Throughout this Form 10-Q, the terms "we," "us," "our," “ProGreen” and the "Company" refer to ProGreen Properties, Inc., a Delaware corporation, and, unless the context indicates otherwise, includes our subsidiaries.

 

The Company was incorporated in Florida on April 23, 1998 and reincorporated in Delaware on December 12, 2008. Effective September 11, 2009, we changed our name from Diversified Product Inspections, Inc. to ProGreen Properties, Inc. to reflect the change in our business operations from the conduct of investigations and laboratory

 

The Company maintained its conduct of investigations and laboratory analyses operations until the April 30, 2009 closing of a Settlement and Asset Purchase Agreement (the “Agreement”). On April 30, 2009, we ceased operations and closed the Agreement pursuant to which $230,000 was paid to a plaintiff to settle material litigation, and the remaining assets and liabilities were transferred to a separate entity owned by the previous executive officers of the Company. Prior to the closing of the Agreement, the Company specialized in conducting investigations and laboratory analysis of a wide variety of products to determine the cause and origin of product failures. The Company is now controlled by the former plaintiffs in the now settled litigation. We were inactive from April 30, 2009 through October 28, 2009 when we acquired a condominium unit in suburban Detroit, Michigan. 

 

OUR BUSINESS

 

The purchase of a condominium unit on July 28, 2009 initiated our planned new business operations directed at purchasing income-producing residential real estate apartment homes, condominiums and houses in the State of Michigan, where we believe favorable investment opportunities exist based on current market conditions.

- **ASSIGNMENT 1**
For each statement about the ProGreen excerpt, say whether it agrees with the text, answering yes or no and quoting the deciding words: (a) The Company was first incorporated in Florida. (b) A payment of $230,000 went to a plaintiff to settle litigation. (c) The Company is now controlled by its previous executive officers.
The ProGreen excerpt and the rows that follow have no connection to each other.

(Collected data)
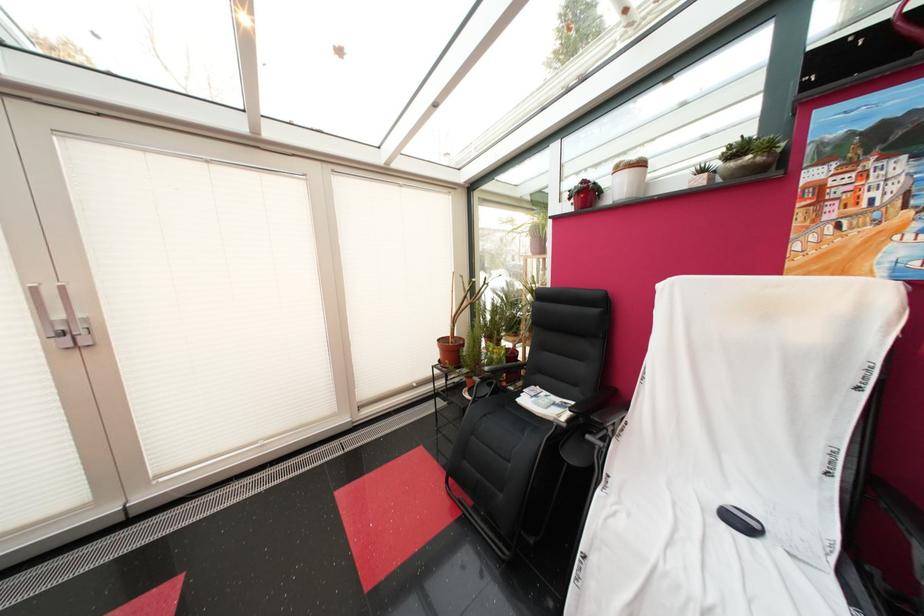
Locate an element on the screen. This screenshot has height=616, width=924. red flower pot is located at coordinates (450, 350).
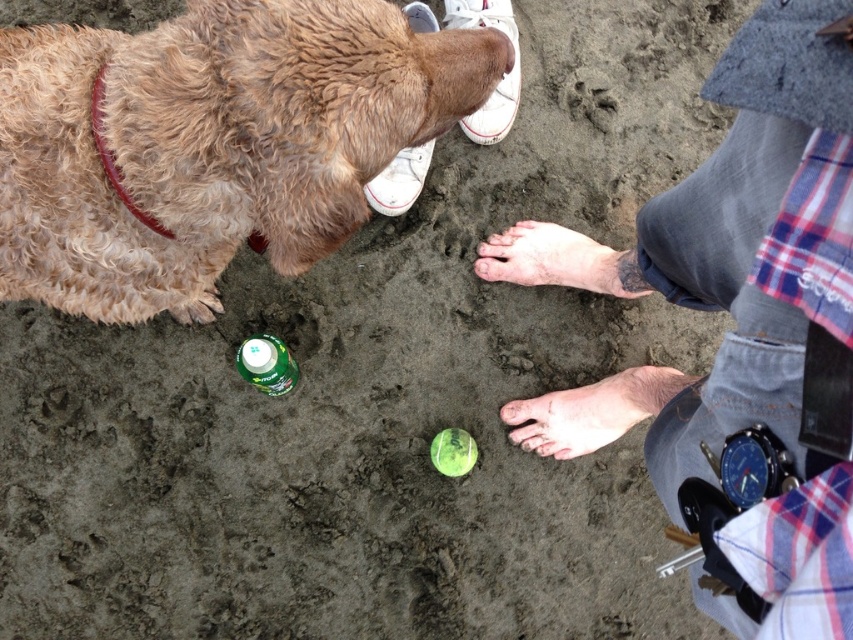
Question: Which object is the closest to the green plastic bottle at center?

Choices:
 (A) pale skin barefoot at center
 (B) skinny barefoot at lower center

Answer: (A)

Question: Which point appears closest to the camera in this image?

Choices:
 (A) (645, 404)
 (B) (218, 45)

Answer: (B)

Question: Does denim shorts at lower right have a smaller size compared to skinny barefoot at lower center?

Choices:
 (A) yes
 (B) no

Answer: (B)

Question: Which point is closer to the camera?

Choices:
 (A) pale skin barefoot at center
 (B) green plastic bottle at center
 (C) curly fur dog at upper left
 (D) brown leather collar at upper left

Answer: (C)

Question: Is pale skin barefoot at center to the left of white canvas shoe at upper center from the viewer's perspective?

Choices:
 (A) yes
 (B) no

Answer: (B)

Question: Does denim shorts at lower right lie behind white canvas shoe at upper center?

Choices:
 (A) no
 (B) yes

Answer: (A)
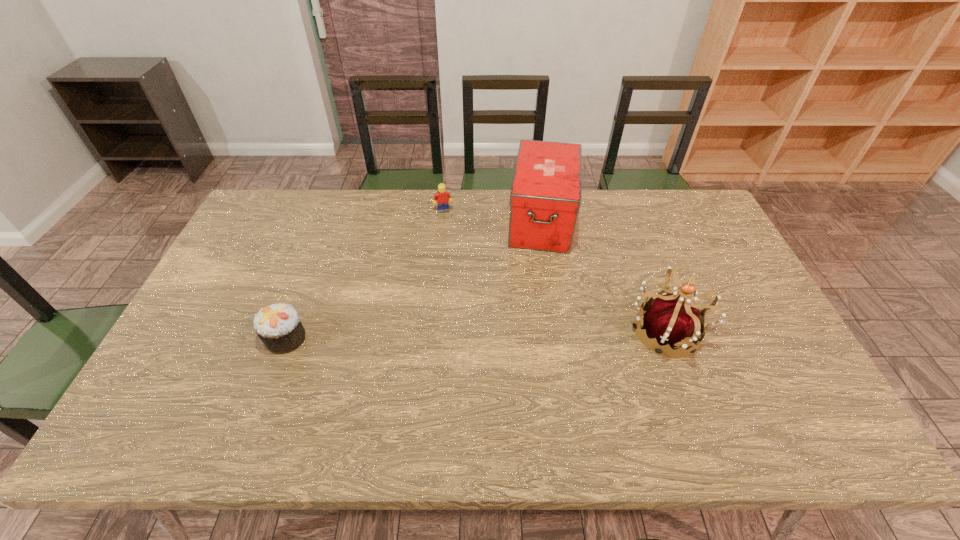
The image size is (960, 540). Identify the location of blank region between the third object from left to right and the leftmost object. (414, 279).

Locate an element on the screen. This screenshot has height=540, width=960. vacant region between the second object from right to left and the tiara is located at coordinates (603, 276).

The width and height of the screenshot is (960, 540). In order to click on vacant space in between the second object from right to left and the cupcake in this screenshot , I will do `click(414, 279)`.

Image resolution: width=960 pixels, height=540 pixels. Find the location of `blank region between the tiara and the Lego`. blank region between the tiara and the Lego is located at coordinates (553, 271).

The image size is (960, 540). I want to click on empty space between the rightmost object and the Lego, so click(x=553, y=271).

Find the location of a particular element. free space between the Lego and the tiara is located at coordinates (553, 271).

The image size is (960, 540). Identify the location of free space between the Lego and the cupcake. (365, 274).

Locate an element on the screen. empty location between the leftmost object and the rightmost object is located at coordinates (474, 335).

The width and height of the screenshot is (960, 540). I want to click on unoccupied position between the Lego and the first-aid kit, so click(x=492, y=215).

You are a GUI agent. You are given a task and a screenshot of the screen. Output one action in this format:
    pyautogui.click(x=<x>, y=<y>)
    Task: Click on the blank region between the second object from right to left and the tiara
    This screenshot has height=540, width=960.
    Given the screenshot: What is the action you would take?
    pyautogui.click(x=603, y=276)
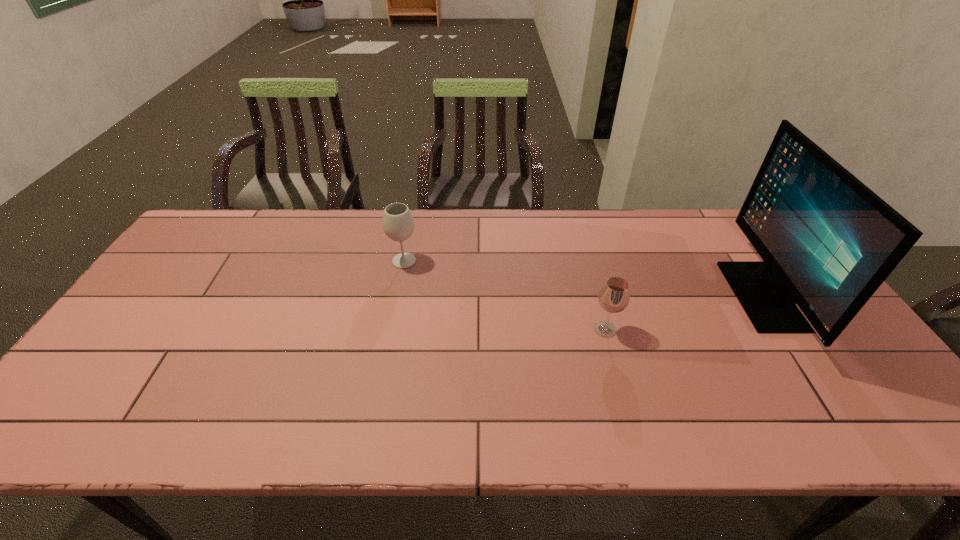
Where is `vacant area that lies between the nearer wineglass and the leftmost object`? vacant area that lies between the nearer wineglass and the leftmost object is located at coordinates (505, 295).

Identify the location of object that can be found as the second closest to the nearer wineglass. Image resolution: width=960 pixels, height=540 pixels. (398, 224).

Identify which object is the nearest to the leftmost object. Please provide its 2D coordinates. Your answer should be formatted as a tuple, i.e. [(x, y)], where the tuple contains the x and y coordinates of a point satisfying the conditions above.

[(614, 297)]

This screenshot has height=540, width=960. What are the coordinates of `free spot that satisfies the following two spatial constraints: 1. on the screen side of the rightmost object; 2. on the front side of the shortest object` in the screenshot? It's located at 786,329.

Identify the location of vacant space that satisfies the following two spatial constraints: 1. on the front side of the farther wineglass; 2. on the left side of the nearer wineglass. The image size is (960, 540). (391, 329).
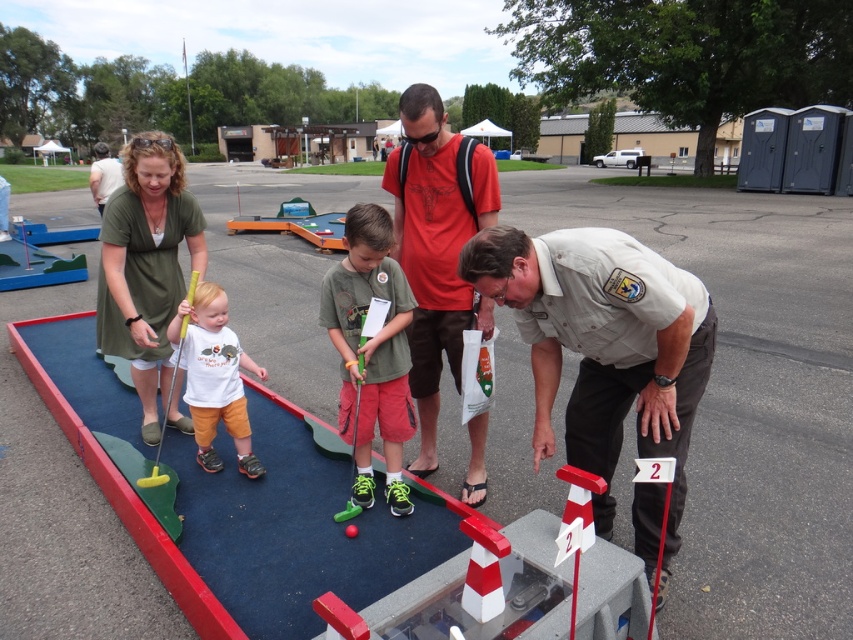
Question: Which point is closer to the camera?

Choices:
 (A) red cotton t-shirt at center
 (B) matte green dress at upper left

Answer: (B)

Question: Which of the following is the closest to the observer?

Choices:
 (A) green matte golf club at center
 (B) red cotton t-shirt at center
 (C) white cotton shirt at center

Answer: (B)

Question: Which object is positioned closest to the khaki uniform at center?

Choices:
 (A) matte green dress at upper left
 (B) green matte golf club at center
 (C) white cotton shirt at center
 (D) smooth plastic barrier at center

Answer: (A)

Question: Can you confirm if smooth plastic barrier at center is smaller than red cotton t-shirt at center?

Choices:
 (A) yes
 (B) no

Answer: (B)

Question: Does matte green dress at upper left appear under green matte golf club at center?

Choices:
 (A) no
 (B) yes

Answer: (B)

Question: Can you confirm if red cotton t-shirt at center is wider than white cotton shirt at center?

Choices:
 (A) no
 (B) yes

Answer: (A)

...

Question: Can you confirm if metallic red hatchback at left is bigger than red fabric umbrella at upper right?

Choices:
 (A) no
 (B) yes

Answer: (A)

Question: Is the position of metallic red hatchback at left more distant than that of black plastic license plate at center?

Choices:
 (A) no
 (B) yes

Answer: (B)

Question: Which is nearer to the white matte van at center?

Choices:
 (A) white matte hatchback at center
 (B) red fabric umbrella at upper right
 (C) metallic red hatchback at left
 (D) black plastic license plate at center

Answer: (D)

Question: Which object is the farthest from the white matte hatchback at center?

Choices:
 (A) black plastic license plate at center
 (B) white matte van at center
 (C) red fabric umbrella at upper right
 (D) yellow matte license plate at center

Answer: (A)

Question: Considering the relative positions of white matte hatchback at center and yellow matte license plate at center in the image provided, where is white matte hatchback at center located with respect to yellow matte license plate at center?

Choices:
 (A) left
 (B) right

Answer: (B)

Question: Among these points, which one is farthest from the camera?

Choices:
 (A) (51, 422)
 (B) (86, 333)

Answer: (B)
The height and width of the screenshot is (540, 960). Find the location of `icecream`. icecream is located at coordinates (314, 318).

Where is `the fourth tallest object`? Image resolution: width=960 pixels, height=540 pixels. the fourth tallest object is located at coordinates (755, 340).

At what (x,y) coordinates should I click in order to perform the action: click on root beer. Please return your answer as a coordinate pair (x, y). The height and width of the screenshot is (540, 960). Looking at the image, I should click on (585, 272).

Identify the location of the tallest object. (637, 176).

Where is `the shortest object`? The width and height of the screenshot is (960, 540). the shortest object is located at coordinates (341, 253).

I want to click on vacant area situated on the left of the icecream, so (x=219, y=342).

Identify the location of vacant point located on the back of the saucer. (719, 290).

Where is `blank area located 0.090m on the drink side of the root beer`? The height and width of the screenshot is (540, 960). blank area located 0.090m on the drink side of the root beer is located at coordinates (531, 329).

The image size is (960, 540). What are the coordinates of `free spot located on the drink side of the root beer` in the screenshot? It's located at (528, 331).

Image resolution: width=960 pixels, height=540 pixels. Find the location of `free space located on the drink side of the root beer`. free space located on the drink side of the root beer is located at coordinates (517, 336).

- **ASSIGNMENT 2**
In the rows, reproduce word for word the stretch from the line containing "[(614, 297)]" through the line containing "This screenshot has height=540, width=960. What", including both of those lines.

- **WRITTEN RESPONSE 1**
(a) Yes: "The Company was incorporated in Florida on April 23, 1998"
(b) Yes: "$230,000 was paid to a plaintiff to settle material litigation"
(c) No: "The Company is now controlled by the former plaintiffs in the now settled litigation."

- **WRITTEN RESPONSE 2**
[(614, 297)]

This screenshot has height=540, width=960. What are the coordinates of `free spot that satisfies the following two spatial constraints: 1. on the screen side of the rightmost object; 2. on the front side of the shortest object` in the screenshot? It's located at 786,329.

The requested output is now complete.